Menu

#557 Autodetect character encoding

Next_major_release
closed
nobody
None
8
2014-08-28
2014-02-08
Giles Payne
No

This patch adds automatic detection character encoding when a document is opened, using the universal charset detection library from Mozilla. Additionally adds an option to enable/disabled this feature (enabled by default).
A brief search of the Feature Requests found 3 feature requests that would probably be solved by this:

1701 Encoding and format should work with existing documents

1820 Set character set according to windows settings on file open

1908 Detect encoding of files, for example ciryllic

1 Attachments

Discussion

  • Don HO

    Don HO - 2014-02-16

    Hi Giles,

    Thank you for your patch. It's indeed a very interesting feature.
    I have some problem to apply your patch.
    Could you provide me directly "uchardet" folder and notepadPlus.vcproj please?

    Don

     
  • Giles Payne

    Giles Payne - 2014-02-17

    Hi Don,
    Attaching zipped uchardet folder and notepadPlus.vcproj file
    Giles

     

    Last edit: Giles Payne 2014-02-17
    • Don HO

      Don HO - 2014-02-23

      Thank you Giles.

      I integrated your patch and tested with big5, gb2312 and windows-1250 3 files (see attached file), the detections are all wrong.
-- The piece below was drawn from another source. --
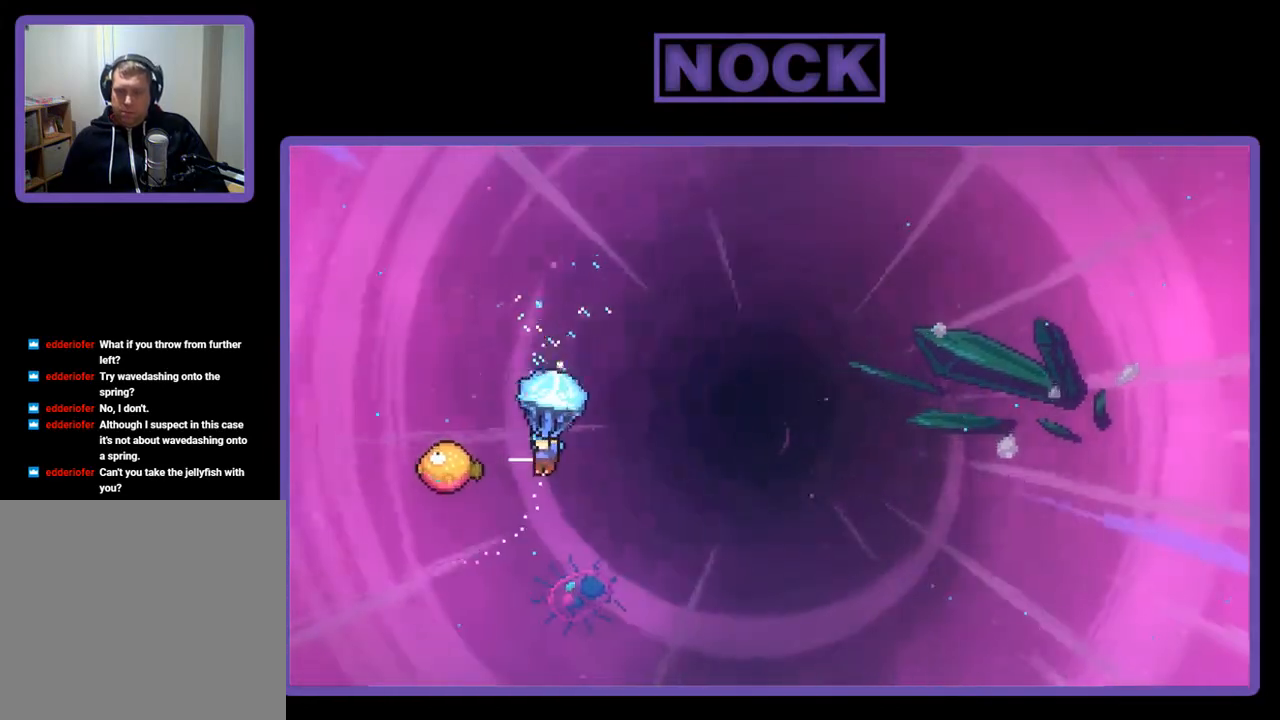
{"buttons": ["R2", "DPAD_RIGHT"], "right_stick": "center", "events": [[133, "DPAD_LEFT", "up"], [133, "DPAD_UP", "down"], [167, "DPAD_UP", "up"], [200, "DPAD_RIGHT", "down"]]}
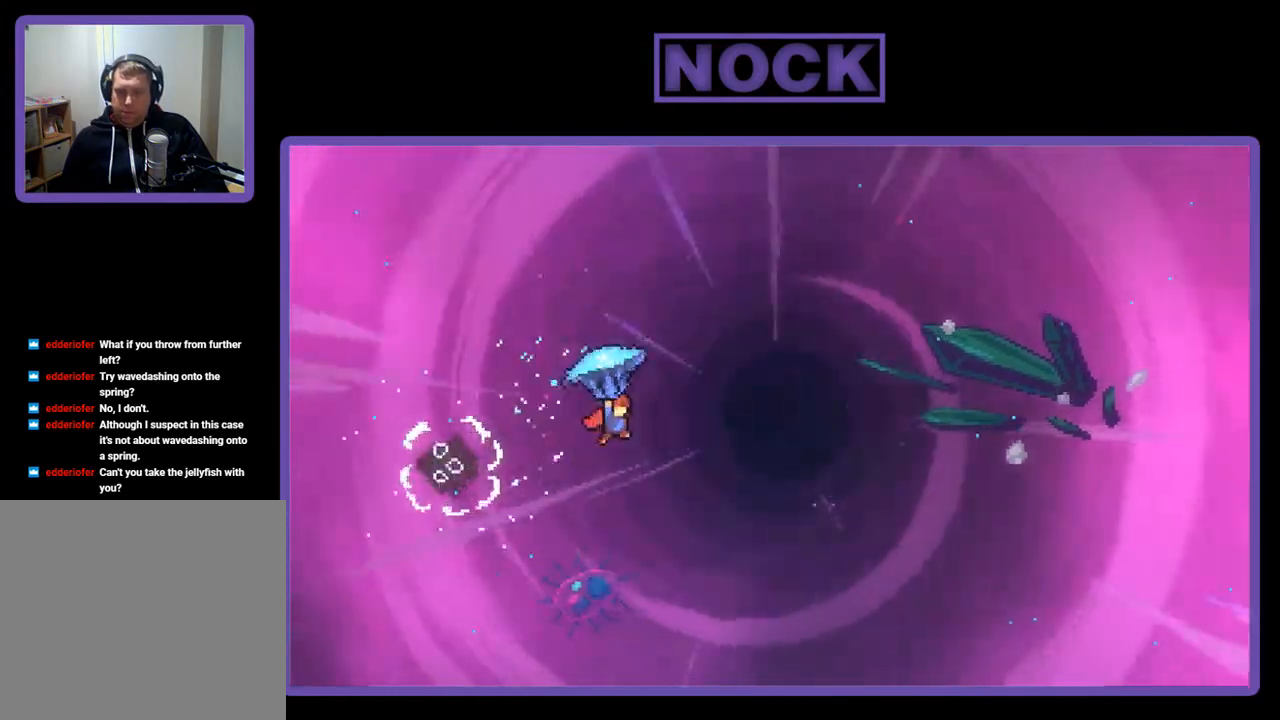
{"buttons": ["CIRCLE", "R2", "DPAD_UP", "DPAD_RIGHT"], "right_stick": "center", "events": [[100, "DPAD_UP", "down"], [333, "R2", "up"], [467, "R2", "down"], [500, "CIRCLE", "down"]]}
      Could you try them with your compiled binary and tell me the result?

      Don

       
  • Giles Payne

    Giles Payne - 2014-02-23

    Hi Don,

    I tested the files with my build and got the following results:

    big5 recognized as TIS-620(Thai) with confidence level:0.2698 (big5 confidence level 0.00999)
    gb2312 recognized as IBM855(Cyrillic) confidence level:0.5119 (gb2312 confidence level 0.00999)
    win1250 recoginized as windows-1252 confidence level 0.5 (win1250 confidence level N/A)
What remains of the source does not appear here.